[TO DO]: The reply must contain exactly the lines below from the one with "AUTOSTIMA in amaca" down to the one with "o radiografico associato", both included, and nothing more; please omit the pictures.

[Items from a data source]
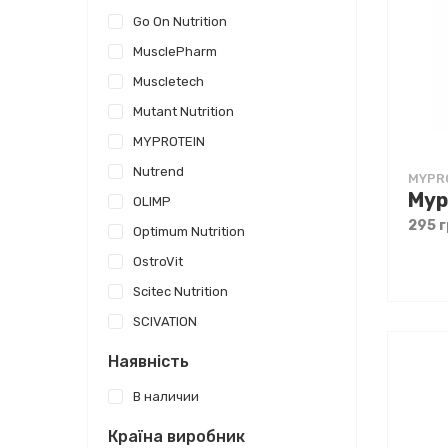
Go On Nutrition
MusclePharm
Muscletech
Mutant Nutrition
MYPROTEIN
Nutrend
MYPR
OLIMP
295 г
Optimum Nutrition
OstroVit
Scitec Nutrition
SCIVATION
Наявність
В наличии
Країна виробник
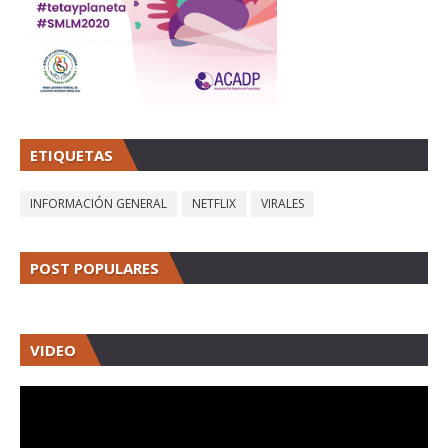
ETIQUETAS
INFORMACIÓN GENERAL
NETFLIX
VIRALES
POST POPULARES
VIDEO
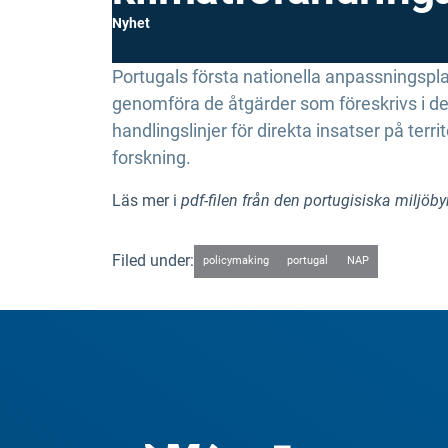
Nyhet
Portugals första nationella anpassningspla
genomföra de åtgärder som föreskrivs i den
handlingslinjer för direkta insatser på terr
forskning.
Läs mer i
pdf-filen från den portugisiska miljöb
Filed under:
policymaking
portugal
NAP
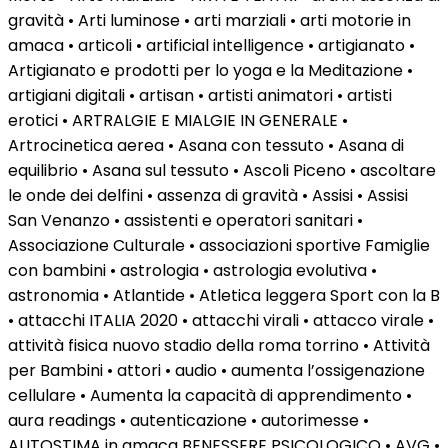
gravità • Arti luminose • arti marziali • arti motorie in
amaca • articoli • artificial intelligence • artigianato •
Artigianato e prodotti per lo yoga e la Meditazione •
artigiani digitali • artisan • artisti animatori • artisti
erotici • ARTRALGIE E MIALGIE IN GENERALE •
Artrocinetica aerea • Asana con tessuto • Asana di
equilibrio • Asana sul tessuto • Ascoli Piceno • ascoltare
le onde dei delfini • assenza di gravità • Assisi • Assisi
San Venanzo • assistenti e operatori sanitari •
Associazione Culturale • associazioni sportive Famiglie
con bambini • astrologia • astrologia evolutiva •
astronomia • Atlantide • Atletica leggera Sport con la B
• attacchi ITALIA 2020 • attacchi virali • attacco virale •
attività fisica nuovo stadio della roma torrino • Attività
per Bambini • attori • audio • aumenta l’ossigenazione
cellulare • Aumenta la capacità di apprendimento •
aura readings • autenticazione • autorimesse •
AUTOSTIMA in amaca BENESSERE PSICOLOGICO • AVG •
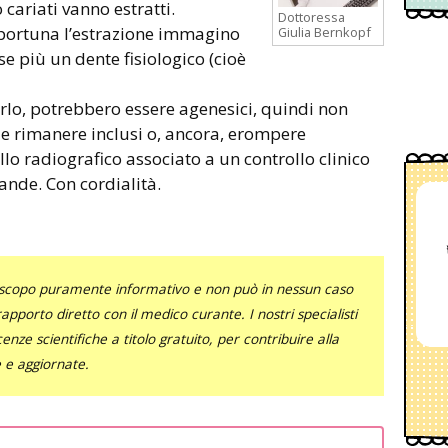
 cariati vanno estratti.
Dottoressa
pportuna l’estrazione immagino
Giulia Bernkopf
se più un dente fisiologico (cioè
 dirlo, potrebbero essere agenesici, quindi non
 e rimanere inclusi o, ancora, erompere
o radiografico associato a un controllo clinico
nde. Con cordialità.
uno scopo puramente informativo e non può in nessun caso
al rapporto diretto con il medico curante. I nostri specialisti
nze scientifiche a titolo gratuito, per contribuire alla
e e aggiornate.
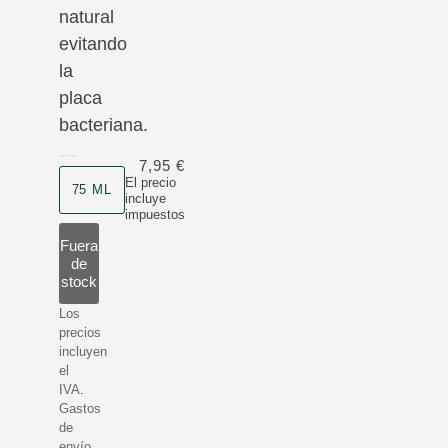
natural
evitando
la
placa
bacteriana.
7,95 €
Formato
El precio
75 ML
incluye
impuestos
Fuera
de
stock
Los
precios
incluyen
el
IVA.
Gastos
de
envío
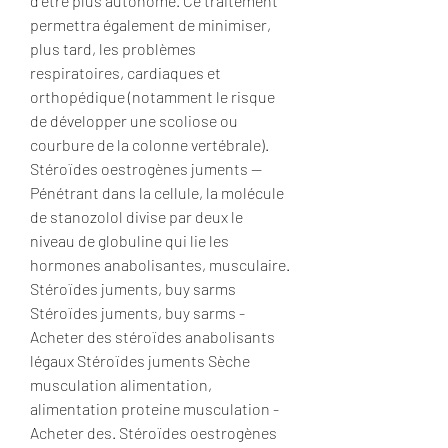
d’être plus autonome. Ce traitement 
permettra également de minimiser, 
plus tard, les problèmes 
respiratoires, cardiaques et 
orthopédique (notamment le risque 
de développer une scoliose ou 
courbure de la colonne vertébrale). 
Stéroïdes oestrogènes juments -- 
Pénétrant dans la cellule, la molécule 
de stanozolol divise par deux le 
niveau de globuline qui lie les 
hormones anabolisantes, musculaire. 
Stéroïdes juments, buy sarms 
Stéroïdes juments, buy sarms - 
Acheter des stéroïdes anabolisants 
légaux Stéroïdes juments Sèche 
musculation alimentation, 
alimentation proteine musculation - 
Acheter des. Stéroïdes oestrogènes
...
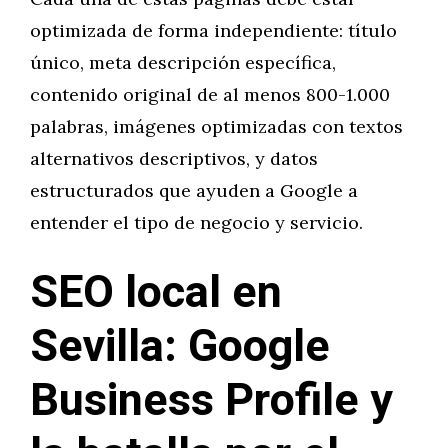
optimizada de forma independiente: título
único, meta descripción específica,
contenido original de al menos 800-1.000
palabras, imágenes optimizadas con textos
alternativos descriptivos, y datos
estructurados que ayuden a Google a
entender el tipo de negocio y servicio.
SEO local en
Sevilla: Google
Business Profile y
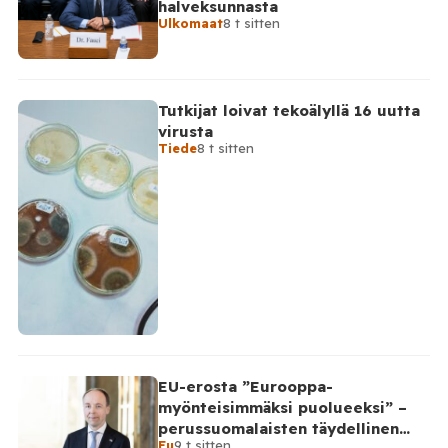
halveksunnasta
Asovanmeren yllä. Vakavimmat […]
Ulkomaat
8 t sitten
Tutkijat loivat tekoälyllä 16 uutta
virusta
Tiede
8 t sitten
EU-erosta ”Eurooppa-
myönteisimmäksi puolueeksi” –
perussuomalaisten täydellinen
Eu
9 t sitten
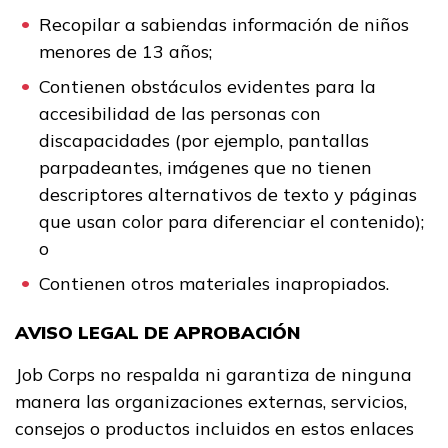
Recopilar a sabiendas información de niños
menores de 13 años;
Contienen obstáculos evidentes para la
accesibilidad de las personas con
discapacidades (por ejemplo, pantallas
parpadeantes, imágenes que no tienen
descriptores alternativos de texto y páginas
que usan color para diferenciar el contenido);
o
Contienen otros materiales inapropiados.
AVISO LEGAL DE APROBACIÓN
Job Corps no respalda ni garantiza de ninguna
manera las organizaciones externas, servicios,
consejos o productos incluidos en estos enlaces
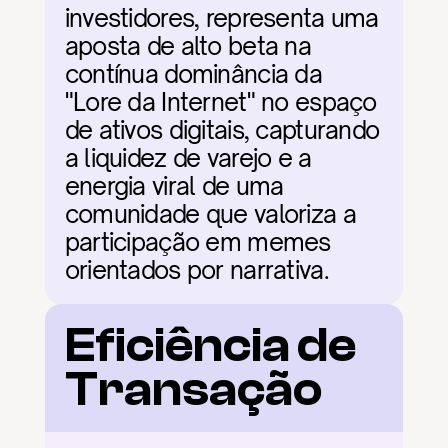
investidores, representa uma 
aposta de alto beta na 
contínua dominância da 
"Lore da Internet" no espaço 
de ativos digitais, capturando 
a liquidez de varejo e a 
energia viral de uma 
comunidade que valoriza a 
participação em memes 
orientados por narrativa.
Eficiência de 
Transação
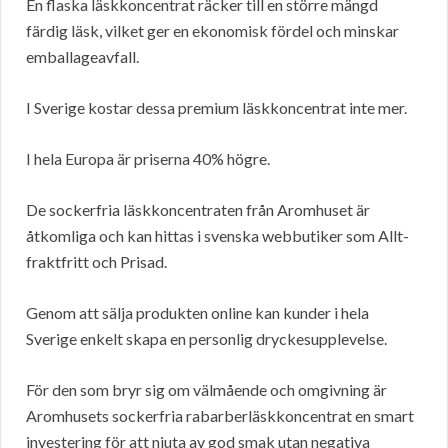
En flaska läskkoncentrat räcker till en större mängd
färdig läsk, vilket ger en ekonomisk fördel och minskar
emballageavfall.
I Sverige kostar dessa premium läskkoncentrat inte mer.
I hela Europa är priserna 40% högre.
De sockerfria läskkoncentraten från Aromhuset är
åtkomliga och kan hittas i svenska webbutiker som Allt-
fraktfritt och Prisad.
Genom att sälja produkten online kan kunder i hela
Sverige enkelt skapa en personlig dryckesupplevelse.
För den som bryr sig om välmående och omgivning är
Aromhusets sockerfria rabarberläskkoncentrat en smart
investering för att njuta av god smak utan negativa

[OUTPUT OF THE EXERCISE]:
AUTOSTIMA in amaca BENESSERE PSICOLOGICO • AVG •
 cariati vanno estratti.
Dottoressa
pportuna l’estrazione immagino
Giulia Bernkopf
se più un dente fisiologico (cioè
 dirlo, potrebbero essere agenesici, quindi non
 e rimanere inclusi o, ancora, erompere
o radiografico associato a un controllo clinico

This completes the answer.